Get started now with an example puppet

  1. Download the Hopscotch_Body Tracking puppet.
  2. Open Character Animator (Beta), choose File > Import, and then select the downloaded .puppet file.
  3. Click the Add to New Scene button at the bottom of the Project panel to create a scene for the puppet.
  4. In the Camera & Microphone panel, make sure the Camera Input button (camera_input.png) and Body Tracker Input button (body_tracker_input.png) are both turned on. If off (gray), click it to enable that input.
  5. Now try moving your body, waving your arms, and if you’re far enough from the camera to see your lower body, raising your feet. Body tracking is that simple!

Additional example puppets are available for you to try out.

 

Control body tracking

Puppets that respond to body tracking use the Body behavior. When a puppet track is selected in the Timeline panel, the Properties panel shows the Body behavior (among others) that is applied to the puppet. It is this behavior that allow you to customize how the Body Tracker works. For example:

  • Set When Tracking Stops to how you want the tracked parts of your puppet’s body to move when your body can’t be tracked for some reason, such as if your legs or arms move out of view from the camera. Hold in Place keeps the tracked handles where they last were before tracking was lost. The Return to Rest and Snap to Rest options, instead, will move the handles to the default state of the artwork, with the former option allowing you to control how fast it moves back with the Return Speed value, whereas the latter option moves back immediately.

◆ **RECORDS PROVIDED**:
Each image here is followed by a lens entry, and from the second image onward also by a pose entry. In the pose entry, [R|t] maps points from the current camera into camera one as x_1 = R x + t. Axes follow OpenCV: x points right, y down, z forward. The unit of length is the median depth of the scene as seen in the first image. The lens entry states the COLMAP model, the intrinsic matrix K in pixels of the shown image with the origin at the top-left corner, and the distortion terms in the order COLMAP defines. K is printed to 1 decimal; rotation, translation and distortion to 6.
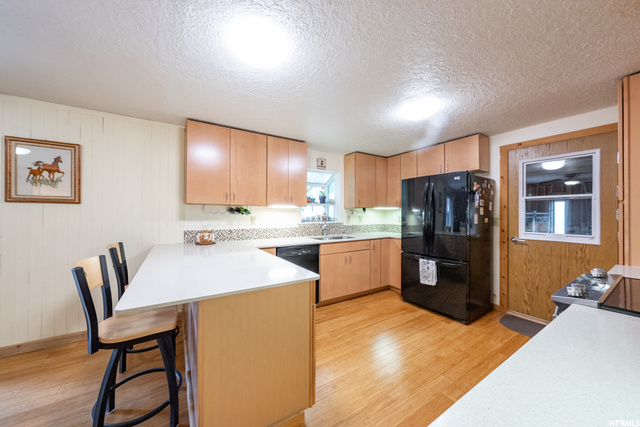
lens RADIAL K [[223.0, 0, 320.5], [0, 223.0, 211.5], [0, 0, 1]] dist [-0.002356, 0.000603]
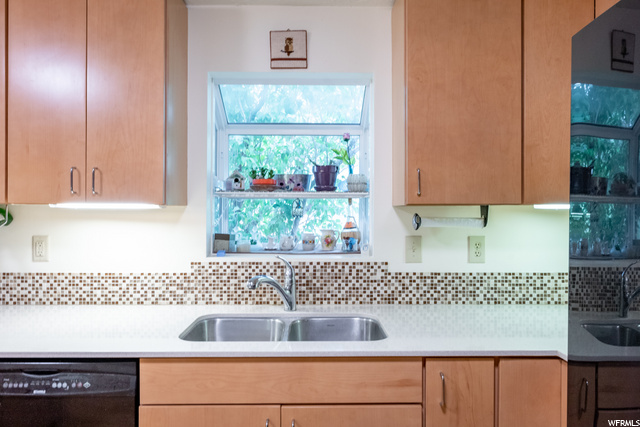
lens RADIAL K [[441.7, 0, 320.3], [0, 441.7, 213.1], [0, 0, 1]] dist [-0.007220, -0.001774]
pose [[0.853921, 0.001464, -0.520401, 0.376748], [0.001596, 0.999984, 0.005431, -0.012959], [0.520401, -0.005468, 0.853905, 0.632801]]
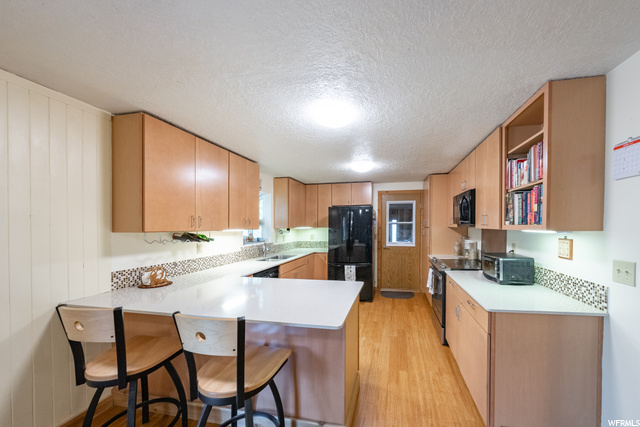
* * *
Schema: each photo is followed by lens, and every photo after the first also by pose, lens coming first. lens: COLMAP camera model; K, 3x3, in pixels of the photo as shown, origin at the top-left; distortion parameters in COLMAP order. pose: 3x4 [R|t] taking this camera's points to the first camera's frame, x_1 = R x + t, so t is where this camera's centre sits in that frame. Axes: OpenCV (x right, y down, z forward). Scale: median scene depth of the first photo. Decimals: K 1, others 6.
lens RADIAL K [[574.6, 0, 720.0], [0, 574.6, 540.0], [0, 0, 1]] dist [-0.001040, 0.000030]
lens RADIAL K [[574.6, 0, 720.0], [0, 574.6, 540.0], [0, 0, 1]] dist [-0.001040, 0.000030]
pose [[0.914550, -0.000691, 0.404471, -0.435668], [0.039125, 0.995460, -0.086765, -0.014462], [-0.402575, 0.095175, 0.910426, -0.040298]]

◆ **REQUIREMENT 1**:
Summarize the body tracking text in two sentences.
◆ **REQUIREMENT 2**:
Reproduce the body tracking text word for word, starting at the words "Get started now" and stopping after "is that simple!".

◆ **YOUR RESPONSE 1**:
The body tracking text explains how to try body tracking: import an example puppet into Character Animator (Beta), add it to a new scene, turn on the camera and body tracker inputs, and move your body. It also says the Body behavior, shown in the Properties panel, lets you customize how the Body Tracker works, for example through the When Tracking Stops setting with its Hold in Place, Return to Rest and Snap to Rest options.

◆ **YOUR RESPONSE 2**:
Get started now with an example puppet

  1. Download the Hopscotch_Body Tracking puppet.
  2. Open Character Animator (Beta), choose File > Import, and then select the downloaded .puppet file.
  3. Click the Add to New Scene button at the bottom of the Project panel to create a scene for the puppet.
  4. In the Camera & Microphone panel, make sure the Camera Input button (camera_input.png) and Body Tracker Input button (body_tracker_input.png) are both turned on. If off (gray), click it to enable that input.
  5. Now try moving your body, waving your arms, and if you’re far enough from the camera to see your lower body, raising your feet. Body tracking is that simple!